-- Exercise prompt --
Using the entries below, write out the line with "204 157 4.87", the line with "169 217 4.68", and every line in between, exactly as each is written.

(Extracted material Opens)

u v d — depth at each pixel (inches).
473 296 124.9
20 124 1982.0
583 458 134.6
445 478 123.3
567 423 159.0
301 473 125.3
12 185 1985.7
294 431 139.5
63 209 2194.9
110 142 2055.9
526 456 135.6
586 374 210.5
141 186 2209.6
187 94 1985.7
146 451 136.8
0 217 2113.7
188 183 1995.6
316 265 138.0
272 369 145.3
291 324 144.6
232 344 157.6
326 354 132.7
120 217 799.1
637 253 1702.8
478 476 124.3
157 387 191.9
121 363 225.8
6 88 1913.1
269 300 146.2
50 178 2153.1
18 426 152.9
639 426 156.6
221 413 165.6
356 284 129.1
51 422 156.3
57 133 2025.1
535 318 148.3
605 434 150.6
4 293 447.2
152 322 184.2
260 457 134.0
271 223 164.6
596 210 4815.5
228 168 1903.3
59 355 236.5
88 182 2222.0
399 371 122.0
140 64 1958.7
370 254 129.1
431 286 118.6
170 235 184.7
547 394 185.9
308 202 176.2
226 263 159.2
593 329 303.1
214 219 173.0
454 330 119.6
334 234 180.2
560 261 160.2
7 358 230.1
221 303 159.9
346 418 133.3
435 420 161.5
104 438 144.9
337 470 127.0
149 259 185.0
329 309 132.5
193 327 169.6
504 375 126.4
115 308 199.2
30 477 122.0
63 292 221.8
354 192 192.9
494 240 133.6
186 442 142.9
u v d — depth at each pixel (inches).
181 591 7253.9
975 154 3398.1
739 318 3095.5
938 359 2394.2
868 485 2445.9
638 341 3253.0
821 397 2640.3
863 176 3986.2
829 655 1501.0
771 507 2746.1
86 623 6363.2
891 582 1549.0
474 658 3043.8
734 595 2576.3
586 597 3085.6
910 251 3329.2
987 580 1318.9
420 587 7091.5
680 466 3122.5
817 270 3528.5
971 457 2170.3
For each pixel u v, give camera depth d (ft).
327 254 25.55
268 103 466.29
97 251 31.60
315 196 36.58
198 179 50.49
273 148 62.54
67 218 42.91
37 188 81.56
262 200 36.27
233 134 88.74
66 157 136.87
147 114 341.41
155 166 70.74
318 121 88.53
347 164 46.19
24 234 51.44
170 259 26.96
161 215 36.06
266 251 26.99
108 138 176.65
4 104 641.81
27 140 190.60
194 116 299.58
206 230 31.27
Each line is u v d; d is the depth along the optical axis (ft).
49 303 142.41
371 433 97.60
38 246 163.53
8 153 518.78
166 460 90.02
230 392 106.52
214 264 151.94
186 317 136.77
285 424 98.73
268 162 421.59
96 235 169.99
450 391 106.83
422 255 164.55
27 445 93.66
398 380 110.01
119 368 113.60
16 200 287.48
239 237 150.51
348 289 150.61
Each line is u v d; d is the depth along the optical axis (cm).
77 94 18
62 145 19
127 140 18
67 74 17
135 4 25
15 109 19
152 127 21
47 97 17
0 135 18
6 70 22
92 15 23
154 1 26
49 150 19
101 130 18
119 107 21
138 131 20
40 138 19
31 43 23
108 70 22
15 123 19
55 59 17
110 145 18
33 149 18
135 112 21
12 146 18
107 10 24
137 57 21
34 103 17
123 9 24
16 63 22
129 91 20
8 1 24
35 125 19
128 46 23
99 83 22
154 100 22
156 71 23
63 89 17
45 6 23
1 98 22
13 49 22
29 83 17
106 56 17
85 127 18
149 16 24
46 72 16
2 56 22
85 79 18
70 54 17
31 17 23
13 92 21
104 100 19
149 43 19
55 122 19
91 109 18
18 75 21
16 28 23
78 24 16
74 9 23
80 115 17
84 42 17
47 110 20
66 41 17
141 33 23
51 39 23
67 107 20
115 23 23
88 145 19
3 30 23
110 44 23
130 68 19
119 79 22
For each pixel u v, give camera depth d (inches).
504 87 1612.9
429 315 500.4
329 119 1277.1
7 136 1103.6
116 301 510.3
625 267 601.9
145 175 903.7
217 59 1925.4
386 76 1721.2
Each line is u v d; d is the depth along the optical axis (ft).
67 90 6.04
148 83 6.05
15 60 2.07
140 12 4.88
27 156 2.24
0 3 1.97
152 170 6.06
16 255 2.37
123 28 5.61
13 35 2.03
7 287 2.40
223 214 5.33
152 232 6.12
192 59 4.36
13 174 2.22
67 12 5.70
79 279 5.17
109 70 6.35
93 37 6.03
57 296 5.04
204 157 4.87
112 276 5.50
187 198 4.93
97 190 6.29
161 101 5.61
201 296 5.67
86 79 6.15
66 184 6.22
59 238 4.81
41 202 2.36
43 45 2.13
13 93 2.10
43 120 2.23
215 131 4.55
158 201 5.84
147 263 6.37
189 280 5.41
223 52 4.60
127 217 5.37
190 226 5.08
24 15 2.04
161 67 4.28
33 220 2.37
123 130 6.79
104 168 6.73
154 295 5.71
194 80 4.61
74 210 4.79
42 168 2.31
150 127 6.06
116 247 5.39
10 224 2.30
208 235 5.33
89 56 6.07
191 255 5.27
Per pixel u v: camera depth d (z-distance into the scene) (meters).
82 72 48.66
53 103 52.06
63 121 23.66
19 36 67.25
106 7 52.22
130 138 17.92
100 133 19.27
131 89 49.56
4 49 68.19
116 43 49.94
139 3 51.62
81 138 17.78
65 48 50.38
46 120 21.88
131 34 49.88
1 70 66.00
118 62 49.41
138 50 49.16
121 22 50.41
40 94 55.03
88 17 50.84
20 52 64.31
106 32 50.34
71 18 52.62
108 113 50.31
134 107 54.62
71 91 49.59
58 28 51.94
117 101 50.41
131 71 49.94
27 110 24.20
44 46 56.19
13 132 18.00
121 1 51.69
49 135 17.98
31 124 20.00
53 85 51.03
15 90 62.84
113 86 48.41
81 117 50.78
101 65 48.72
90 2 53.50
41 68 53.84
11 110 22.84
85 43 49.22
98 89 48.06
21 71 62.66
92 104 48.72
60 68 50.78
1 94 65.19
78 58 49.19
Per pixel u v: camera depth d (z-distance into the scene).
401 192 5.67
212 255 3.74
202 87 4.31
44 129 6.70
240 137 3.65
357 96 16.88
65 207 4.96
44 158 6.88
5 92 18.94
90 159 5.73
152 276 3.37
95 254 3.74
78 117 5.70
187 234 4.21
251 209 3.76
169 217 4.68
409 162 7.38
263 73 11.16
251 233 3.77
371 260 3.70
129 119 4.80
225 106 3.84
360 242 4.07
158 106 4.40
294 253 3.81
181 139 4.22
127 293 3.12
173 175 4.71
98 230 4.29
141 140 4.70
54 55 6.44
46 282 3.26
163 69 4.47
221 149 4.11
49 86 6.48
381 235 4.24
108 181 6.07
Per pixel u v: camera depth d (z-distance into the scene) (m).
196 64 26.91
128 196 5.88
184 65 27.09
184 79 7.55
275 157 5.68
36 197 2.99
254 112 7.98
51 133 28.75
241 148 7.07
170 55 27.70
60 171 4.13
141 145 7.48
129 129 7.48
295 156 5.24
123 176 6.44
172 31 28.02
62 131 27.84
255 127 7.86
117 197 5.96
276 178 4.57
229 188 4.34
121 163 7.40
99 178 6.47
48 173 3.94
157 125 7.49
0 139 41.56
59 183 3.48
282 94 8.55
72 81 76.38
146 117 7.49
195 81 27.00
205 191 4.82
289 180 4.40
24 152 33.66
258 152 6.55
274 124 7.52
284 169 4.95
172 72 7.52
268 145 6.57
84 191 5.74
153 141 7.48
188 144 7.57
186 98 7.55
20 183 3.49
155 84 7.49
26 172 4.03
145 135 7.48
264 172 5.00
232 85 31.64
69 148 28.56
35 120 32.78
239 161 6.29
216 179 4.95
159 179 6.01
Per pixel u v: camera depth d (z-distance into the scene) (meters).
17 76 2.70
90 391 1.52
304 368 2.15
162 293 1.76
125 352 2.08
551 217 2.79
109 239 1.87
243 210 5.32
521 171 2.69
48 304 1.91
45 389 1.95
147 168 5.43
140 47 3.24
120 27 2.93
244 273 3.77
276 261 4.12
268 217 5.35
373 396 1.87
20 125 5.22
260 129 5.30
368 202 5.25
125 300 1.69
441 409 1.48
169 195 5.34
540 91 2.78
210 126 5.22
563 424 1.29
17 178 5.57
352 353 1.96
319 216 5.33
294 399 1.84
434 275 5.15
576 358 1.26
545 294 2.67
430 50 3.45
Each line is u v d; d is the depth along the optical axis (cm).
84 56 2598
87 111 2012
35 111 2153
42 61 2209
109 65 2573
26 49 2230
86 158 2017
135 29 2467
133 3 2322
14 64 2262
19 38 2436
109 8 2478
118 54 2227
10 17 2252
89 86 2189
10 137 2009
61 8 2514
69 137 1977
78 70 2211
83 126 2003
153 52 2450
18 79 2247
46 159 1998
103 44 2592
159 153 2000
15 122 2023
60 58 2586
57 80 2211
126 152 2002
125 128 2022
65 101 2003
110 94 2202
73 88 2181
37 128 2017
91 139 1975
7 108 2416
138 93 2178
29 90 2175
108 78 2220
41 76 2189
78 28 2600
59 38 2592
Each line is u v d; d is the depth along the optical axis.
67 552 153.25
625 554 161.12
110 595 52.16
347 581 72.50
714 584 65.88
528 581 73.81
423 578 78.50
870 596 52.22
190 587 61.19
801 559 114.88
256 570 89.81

(Extracted material Closes)

-- Answer area --
204 157 4.87
112 276 5.50
187 198 4.93
97 190 6.29
161 101 5.61
201 296 5.67
86 79 6.15
66 184 6.22
59 238 4.81
41 202 2.36
43 45 2.13
13 93 2.10
43 120 2.23
215 131 4.55
158 201 5.84
147 263 6.37
189 280 5.41
223 52 4.60
127 217 5.37
190 226 5.08
24 15 2.04
161 67 4.28
33 220 2.37
123 130 6.79
104 168 6.73
154 295 5.71
194 80 4.61
74 210 4.79
42 168 2.31
150 127 6.06
116 247 5.39
10 224 2.30
208 235 5.33
89 56 6.07
191 255 5.27
Per pixel u v: camera depth d (z-distance into the scene) (meters).
82 72 48.66
53 103 52.06
63 121 23.66
19 36 67.25
106 7 52.22
130 138 17.92
100 133 19.27
131 89 49.56
4 49 68.19
116 43 49.94
139 3 51.62
81 138 17.78
65 48 50.38
46 120 21.88
131 34 49.88
1 70 66.00
118 62 49.41
138 50 49.16
121 22 50.41
40 94 55.03
88 17 50.84
20 52 64.31
106 32 50.34
71 18 52.62
108 113 50.31
134 107 54.62
71 91 49.59
58 28 51.94
117 101 50.41
131 71 49.94
27 110 24.20
44 46 56.19
13 132 18.00
121 1 51.69
49 135 17.98
31 124 20.00
53 85 51.03
15 90 62.84
113 86 48.41
81 117 50.78
101 65 48.72
90 2 53.50
41 68 53.84
11 110 22.84
85 43 49.22
98 89 48.06
21 71 62.66
92 104 48.72
60 68 50.78
1 94 65.19
78 58 49.19
Per pixel u v: camera depth d (z-distance into the scene).
401 192 5.67
212 255 3.74
202 87 4.31
44 129 6.70
240 137 3.65
357 96 16.88
65 207 4.96
44 158 6.88
5 92 18.94
90 159 5.73
152 276 3.37
95 254 3.74
78 117 5.70
187 234 4.21
251 209 3.76
169 217 4.68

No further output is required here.